Why do we feel the insane need to judge others? Why can’t we simply enjoy our own lives and let others enjoy theirs? Or at the very least why can’t we just leave others alone? Meddling has become an art form. I swear it has. There’s just something so… American about getting all up in somebody else’s business, and making our home there, whether we’re welcome or not.
I honestly don’t know where I was going with that. It’s just that way too often lately I’m reminded that we don’t know everything about others, that we judge them based on what we think we see, but we don’t have the full picture. Because we think the world should revolve around us we see things through the lens that IS us, through our own experiences and the way we would do things.
But others are not us. They have their own lives, their own circumstances, and their own thoughts. They do things their way, whether we like it or not, because they don’t live their lives for us. So even when we think we know better, we need to remind ourselves that we don’t, that it’s their choice to make. We need to remind ourselves that we are mere pebbles in the stream, all working to find purchase.
We often judge because we either don’t understand, or we misinterpret. How often have you seen the show where the audience knows what the main characters are talking about but the entire half hour is spent with them upset with each other because of misinterpretation? Or the Shakespeare play where each Act builds on the previous one, and almost leads to absolute ruin before the characters realize they’ve judged all wrong. Oops.
Yet it’s not just judging based on misinformation, or on a lack of understanding, or even on our misguided perception. It’s judging based on preconceived notions of entire groups. I see way too much lately in my feed about how, “Republicans are douchebags who care more about their guns than about other people.” And I see way too many instances of, “Those stupid democrats know that gun laws won’t stop killing, right?”
Which is precisely why we continue to have this divide. Why can’t we all just get together to say that what happened was WRONG, that it should never have happened, that we need to ALL figure out a way to stop these things from happening.
Because I haven’t gotten numb to this kind of violence. Each instance fills me with a sense of dread, of a deep sadness that threatens to overrun my soul, thinking of how far humanity still has to come… together. I will never be numb to this kind of violence, but I will also not take out my anger and sadness on others. All that does is foster the same kind of atmosphere that led these people to believe that was the answer, that led these people to think that was the only way they could make some kind of statement.
I won’t judge them. I will judge their deeds, which were heinous, and I will mourn those who lost their lives, and the ones who were left behind.
This is not about democrats or republicans, about agendas and gun lobbies. This is about humanity, about the ongoing fight for relevance that will never end while there are people around who breathe. Because humanity has always been about judging others, about making ourselves out to be better than whomever, about survival of the fittest. Humanity has always been about getting over, getting by, by any means necessary. Of course as we have progressed it has become easier to take out our aggression on those we judge, who judge us in return.
This is human nature. That’s why it’s such a fight to be nice, not to judge others, to be quality human beings. That’s why people say they “strive” to be good, because it’s something we have to strive for, because human nature is not good. It’s in our nature to be our base selves, to demean others just for the sake of demeaning them. It’s in our nature to get pleasure from belittling those around us in order to raise ourselves up. We push them down so that we can rise.
But it’s wrong. It’s wrong to hold others down, to wish the worst for them, to judge them for what they cannot help. To judge them for who they are. Because we are just as bad. We are just as responsible for the things we do as they are, for the times we have judged others when we haven’t been innocent ourselves. We need to come together, not to take pleasure in discord. We need to learn the lessons from all these acts of violence, because contrary to popular opinion, they’re not senseless.
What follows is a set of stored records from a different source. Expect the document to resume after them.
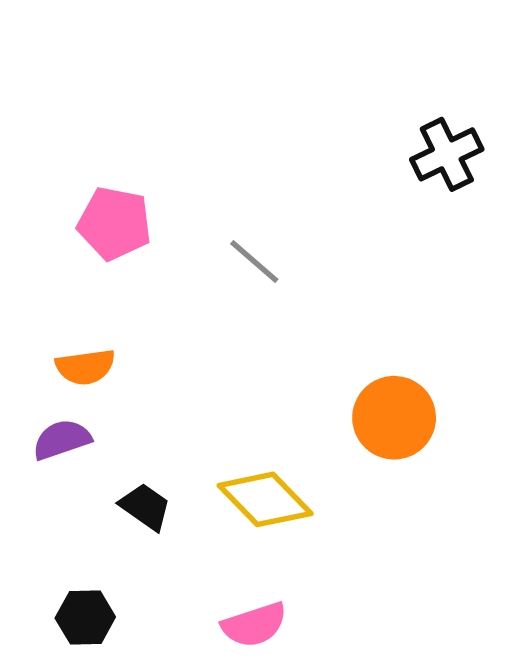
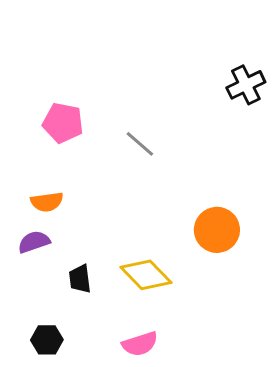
black trapezoid: (145, 507) -> (80, 279), turned -132

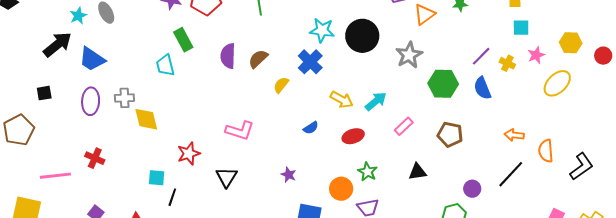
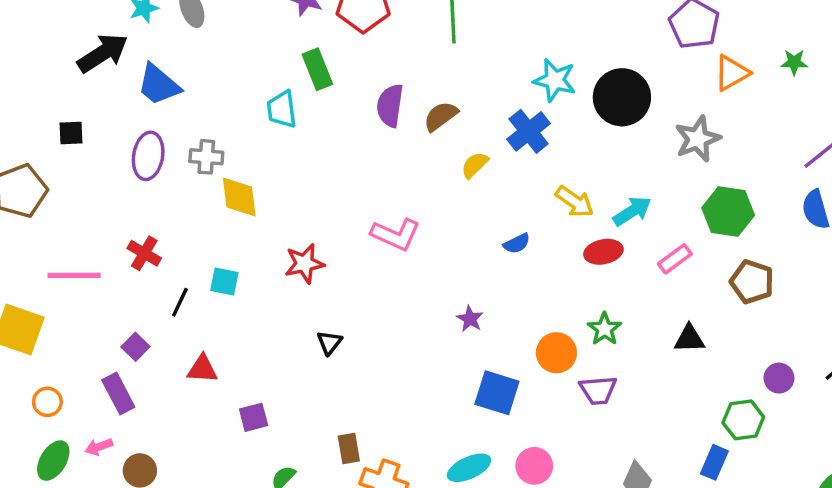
green hexagon: (443, 84) -> (728, 211), moved
red ellipse: (353, 136) -> (603, 252), moved
black triangle: (227, 177) -> (329, 343), moved, size x0.7
cyan square: (157, 178) -> (224, 282), moved
black line: (172, 197) -> (180, 302), moved

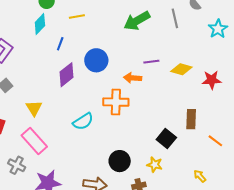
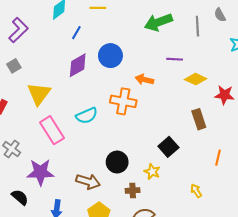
purple line: (151, 62) -> (175, 59), moved
yellow triangle: (34, 108) -> (39, 94), size x1.4
brown rectangle: (191, 119) -> (199, 119), moved, turned -30
pink rectangle: (34, 141) -> (52, 130), moved
orange line: (215, 141) -> (218, 158), turned 56

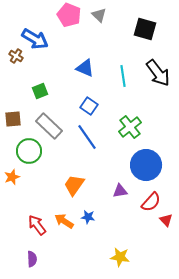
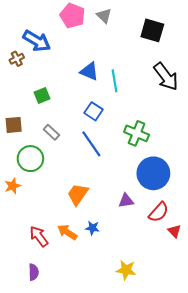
brown cross: (16, 56) -> (17, 59), turned 32
cyan line: (123, 76) -> (114, 81), moved
gray rectangle: (49, 126) -> (51, 132), size x0.6
green cross: (130, 127) -> (137, 133), turned -30

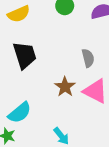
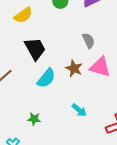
cyan semicircle: (20, 113) -> (46, 78), moved

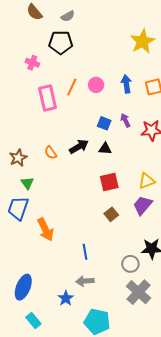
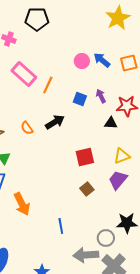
blue arrow: (126, 84) -> (102, 60), turned -42
pink circle: (96, 85) -> (82, 61), moved
orange line: (72, 87) -> (48, 85), moved
pink rectangle: (48, 98) -> (24, 74), turned -35
black triangle: (105, 149) -> (111, 123), moved
gray arrow: (85, 281) -> (86, 255), moved, size x1.4

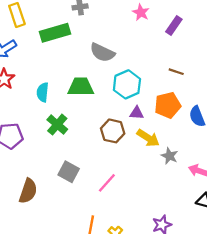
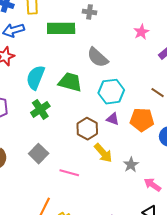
cyan semicircle: (43, 92) -> (35, 77), size x1.4
yellow arrow: (148, 138) -> (103, 153), moved
pink line: (107, 183) -> (69, 173), turned 48

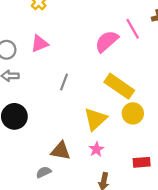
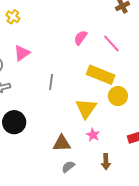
pink line: (133, 29) -> (111, 43), moved
pink semicircle: (107, 41) -> (81, 38), size x0.7
gray semicircle: (44, 172) -> (68, 167), moved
It’s only when we can learn from them, when we try to make sense of the chaos, that we can truly progress, that humanity can learn its lesson.
I think back to Klebold and Harris, names that will forever be etched in my consciousness, and I feel sorry for them. I feel sorry for their victims, a category the two of them also fit into, and I grieve even today. The same is true of every single instance between then and now, between Columbine and Vegas, and for all the instances to come, because I know it’s not over. I don’t judge those who did this, nor those who paid the ultimate price. I don’t pray for them or for their souls either. Prayer is not going to help anything or anyone. It’s only when we stop saying we are helpless, that we couldn’t have done anything, only then when we can truly make a difference.
Because making a difference doesn’t mean praying. It doesn’t mean banding together to send money and supplies to the victims. It means making connections with others every day, so that no one falls through the cracks. It means getting people with issues some honest to goodness help, not just paying the whole thing lip service and then shaking our heads when bad things happen. “Not on our watch,” we tell ourselves, because we honestly think we were watching and trying to help. This is a method of patting ourselves on the back, on saying how good we are when we’ve done absolutely nothing.
Then we sit back, and we judge them. Even worse, we judge those around us, the whole rhetoric of democrat vs. republican just window dressing for the two sides that can’t be separated so cleanly — good and evil. Because everyone has the capacity for both. After all, it’s human nature. So we must fight human nature every second of every day. We must try to make a difference.
And it starts with no more judging. No more.
Sam
Your opening words say it all. Human nature is inexplicable.